Brief:
Edit the rows starting with the line that contains "either side of the wrist. They are also" and going on through the line that contains "from your Inbox.": rewrite them with every "TikTok" changed to "YouTube" and nothing else altered. Leave the pictures out of your answer.

=== Data in this exercise ===

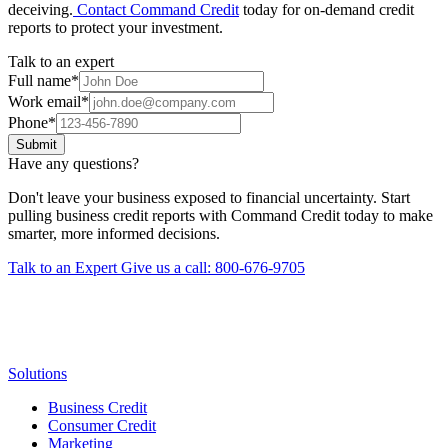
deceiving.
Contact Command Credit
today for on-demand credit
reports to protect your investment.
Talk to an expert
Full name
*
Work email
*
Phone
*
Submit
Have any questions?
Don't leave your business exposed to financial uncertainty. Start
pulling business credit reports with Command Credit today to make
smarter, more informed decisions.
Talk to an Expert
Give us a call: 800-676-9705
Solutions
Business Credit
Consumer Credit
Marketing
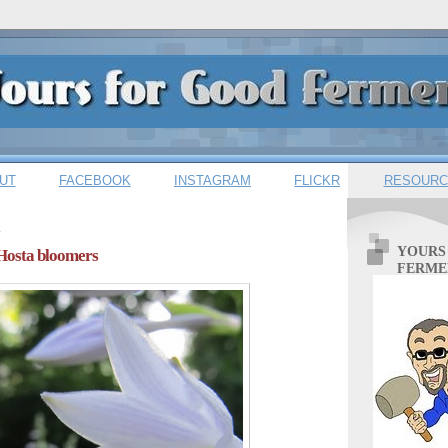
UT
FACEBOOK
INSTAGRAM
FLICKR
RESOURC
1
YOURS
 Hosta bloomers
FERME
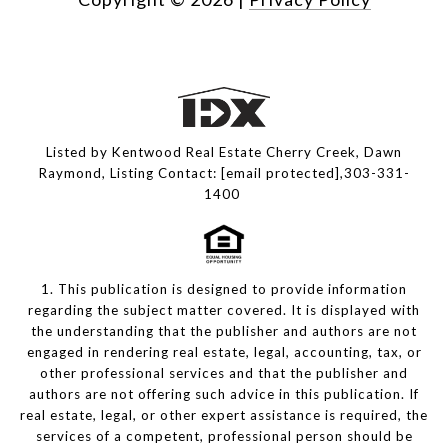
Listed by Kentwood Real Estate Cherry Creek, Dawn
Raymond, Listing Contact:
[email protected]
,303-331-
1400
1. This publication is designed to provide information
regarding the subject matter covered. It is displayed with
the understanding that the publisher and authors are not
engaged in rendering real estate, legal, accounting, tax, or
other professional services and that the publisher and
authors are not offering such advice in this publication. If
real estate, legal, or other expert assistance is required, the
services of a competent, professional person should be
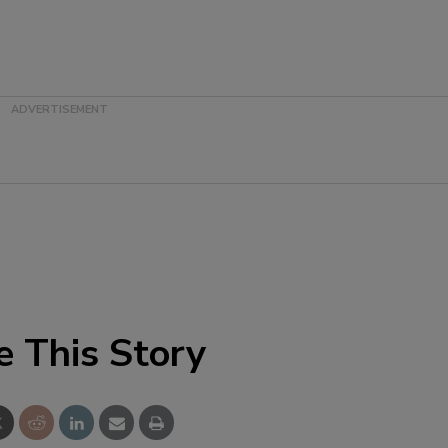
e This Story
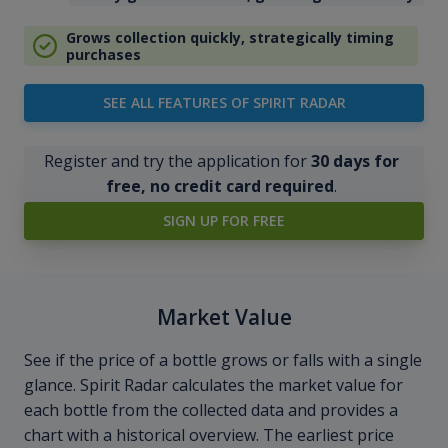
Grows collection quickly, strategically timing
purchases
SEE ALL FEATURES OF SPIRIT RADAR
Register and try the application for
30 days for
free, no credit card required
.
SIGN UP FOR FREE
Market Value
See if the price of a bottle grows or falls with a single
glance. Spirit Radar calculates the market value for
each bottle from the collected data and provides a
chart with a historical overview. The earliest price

===
=== Data in this exercise ===

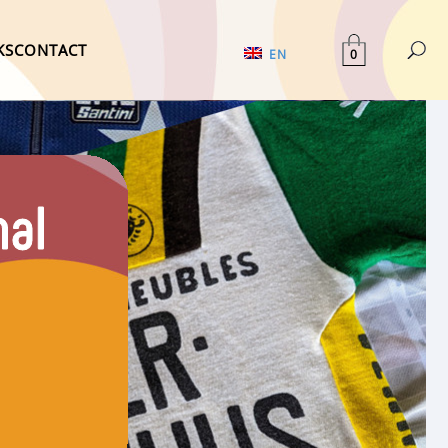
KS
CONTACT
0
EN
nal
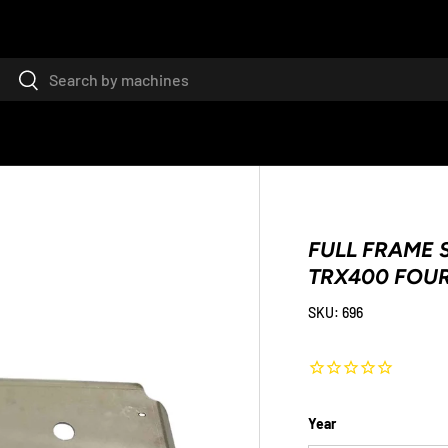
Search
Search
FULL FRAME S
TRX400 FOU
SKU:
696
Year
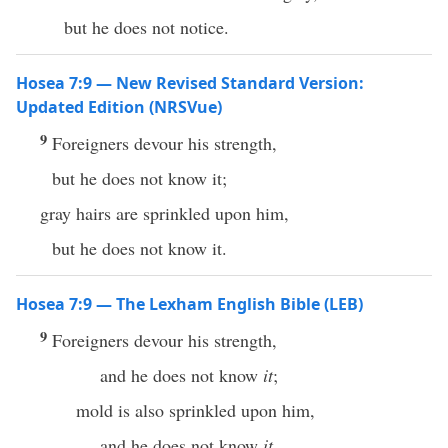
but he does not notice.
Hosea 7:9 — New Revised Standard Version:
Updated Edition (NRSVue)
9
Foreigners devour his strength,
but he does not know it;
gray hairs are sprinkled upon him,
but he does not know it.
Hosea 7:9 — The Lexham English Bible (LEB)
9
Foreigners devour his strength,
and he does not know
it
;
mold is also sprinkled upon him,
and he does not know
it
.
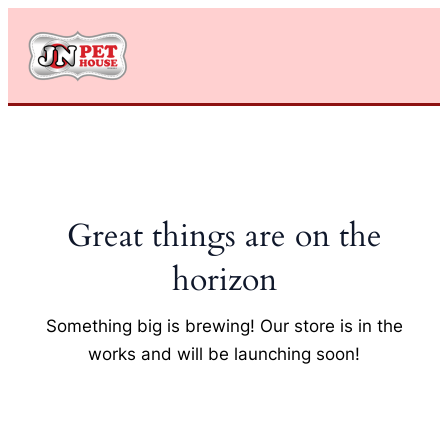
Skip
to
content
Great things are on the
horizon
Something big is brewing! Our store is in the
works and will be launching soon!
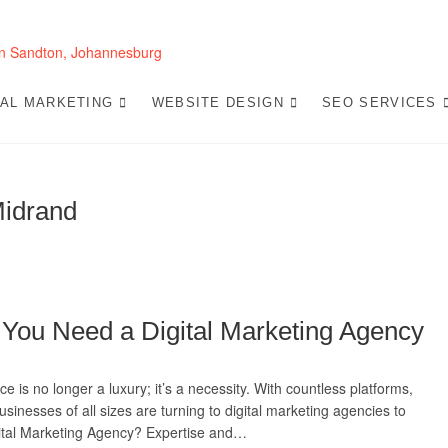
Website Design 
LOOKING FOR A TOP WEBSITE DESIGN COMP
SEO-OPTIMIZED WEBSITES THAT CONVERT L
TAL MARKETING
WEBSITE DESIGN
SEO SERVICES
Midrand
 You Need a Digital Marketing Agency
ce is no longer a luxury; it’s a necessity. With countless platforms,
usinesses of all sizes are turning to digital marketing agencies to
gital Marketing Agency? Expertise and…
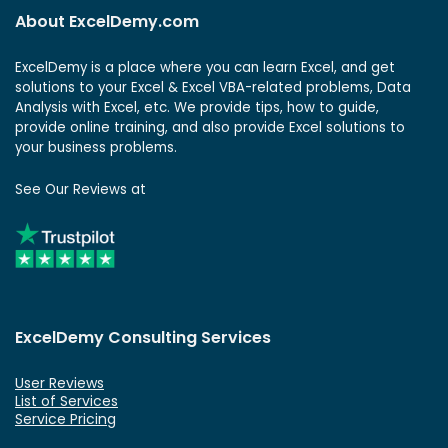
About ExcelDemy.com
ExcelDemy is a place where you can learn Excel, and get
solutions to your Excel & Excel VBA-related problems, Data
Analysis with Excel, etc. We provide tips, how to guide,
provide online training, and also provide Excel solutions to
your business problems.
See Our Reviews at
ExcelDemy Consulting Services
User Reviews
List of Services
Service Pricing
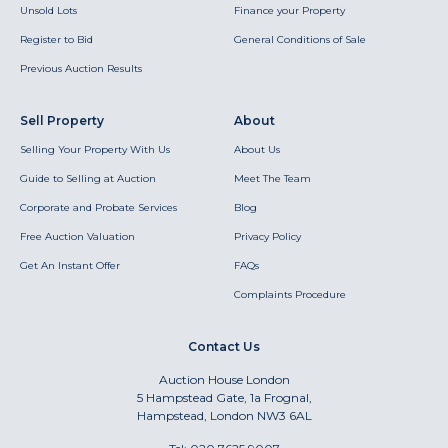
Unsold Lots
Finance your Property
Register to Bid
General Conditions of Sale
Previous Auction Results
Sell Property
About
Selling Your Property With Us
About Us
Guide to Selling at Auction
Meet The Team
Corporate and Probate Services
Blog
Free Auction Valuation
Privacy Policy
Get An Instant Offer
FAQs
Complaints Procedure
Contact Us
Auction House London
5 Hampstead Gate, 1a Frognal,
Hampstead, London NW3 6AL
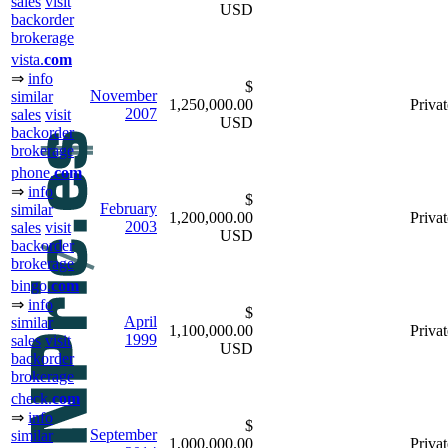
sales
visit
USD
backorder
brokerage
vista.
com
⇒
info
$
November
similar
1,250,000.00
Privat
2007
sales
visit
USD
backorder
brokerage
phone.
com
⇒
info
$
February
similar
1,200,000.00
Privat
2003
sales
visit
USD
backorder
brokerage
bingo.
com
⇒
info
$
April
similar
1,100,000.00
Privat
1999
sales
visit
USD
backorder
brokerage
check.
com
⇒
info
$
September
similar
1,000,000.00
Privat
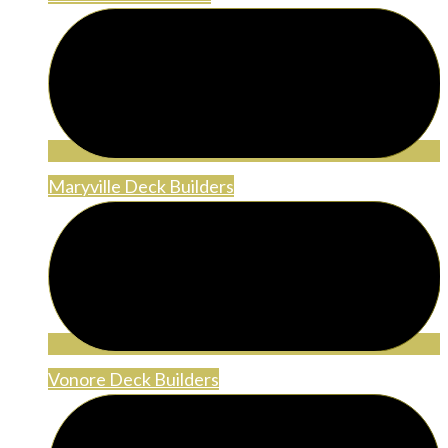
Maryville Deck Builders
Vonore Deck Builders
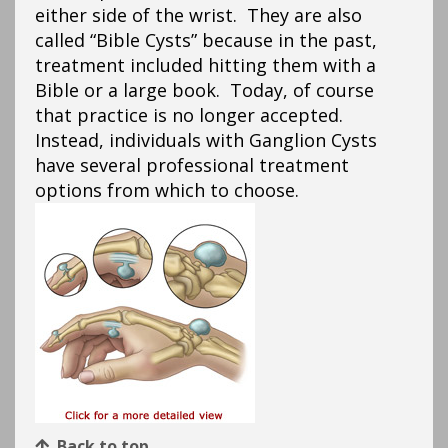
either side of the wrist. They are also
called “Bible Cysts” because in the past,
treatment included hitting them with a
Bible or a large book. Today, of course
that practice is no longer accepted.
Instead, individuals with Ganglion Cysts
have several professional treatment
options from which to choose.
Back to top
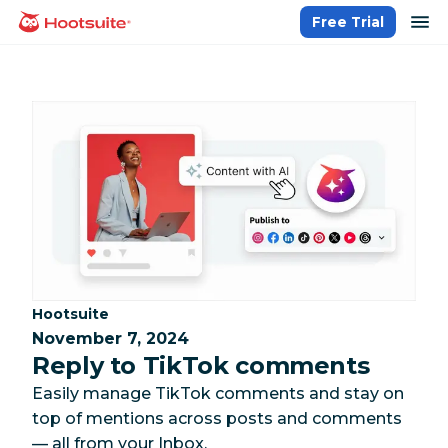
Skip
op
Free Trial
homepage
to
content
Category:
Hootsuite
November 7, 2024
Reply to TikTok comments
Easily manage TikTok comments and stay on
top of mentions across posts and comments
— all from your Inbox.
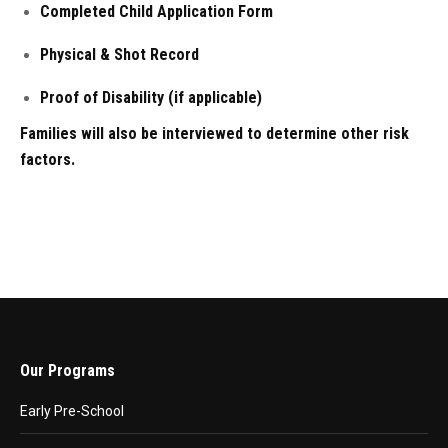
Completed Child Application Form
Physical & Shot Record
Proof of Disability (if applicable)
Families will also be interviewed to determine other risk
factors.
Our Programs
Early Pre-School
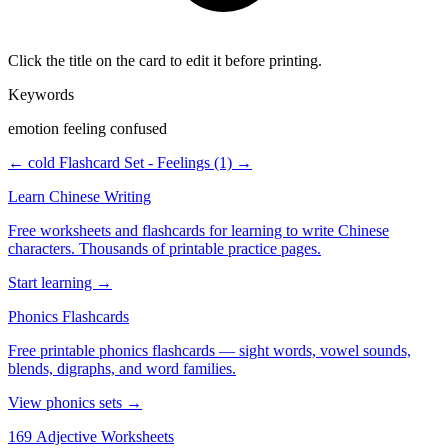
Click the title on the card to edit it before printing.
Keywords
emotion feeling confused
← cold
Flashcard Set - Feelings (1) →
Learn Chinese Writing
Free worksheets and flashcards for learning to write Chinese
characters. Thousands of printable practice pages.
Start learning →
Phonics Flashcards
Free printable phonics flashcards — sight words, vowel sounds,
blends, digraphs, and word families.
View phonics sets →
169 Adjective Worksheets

===

Response to this task:
either side of the wrist. They are also
called “Bible Cysts” because in the past,
treatment included hitting them with a
Bible or a large book. Today, of course
that practice is no longer accepted.
Instead, individuals with Ganglion Cysts
have several professional treatment
options from which to choose.
Back to top
Skip
op
Free Trial
homepage
to
content
Category:
Hootsuite
November 7, 2024
Reply to YouTube comments
Easily manage YouTube comments and stay on
top of mentions across posts and comments
— all from your Inbox.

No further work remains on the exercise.